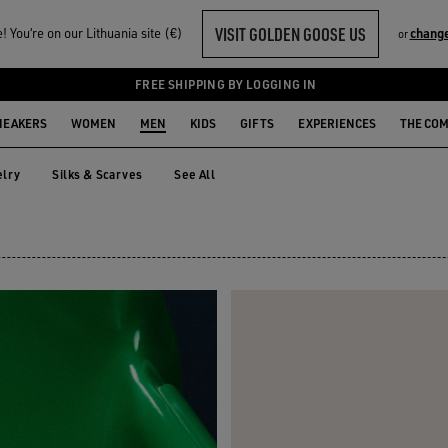
VISIT GOLDEN GOOSE US
 You‘re on our Lithuania site (€)
change
or
FREE SHIPPING BY LOGGING IN
NEAKERS
WOMEN
MEN
KIDS
GIFTS
EXPERIENCES
THE CO
lry
Silks & Scarves
See All
elry
Silks & Scarves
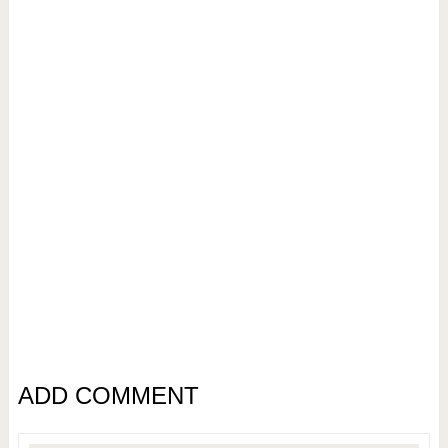
ADD COMMENT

══════

- ACTIVITY
Render every text line from the rows above as a numbered list, leaving out blank lines and the pictures.

- EXERCISE RESPONSE
1. VISIT GOLDEN GOOSE US
2.  You‘re on our Lithuania site (€)
3. change
4. or
5. FREE SHIPPING BY LOGGING IN
6. NEAKERS
7. WOMEN
8. MEN
9. KIDS
10. GIFTS
11. EXPERIENCES
12. THE CO
13. lry
14. Silks & Scarves
15. See All
16. elry
17. Silks & Scarves
18. ADD COMMENT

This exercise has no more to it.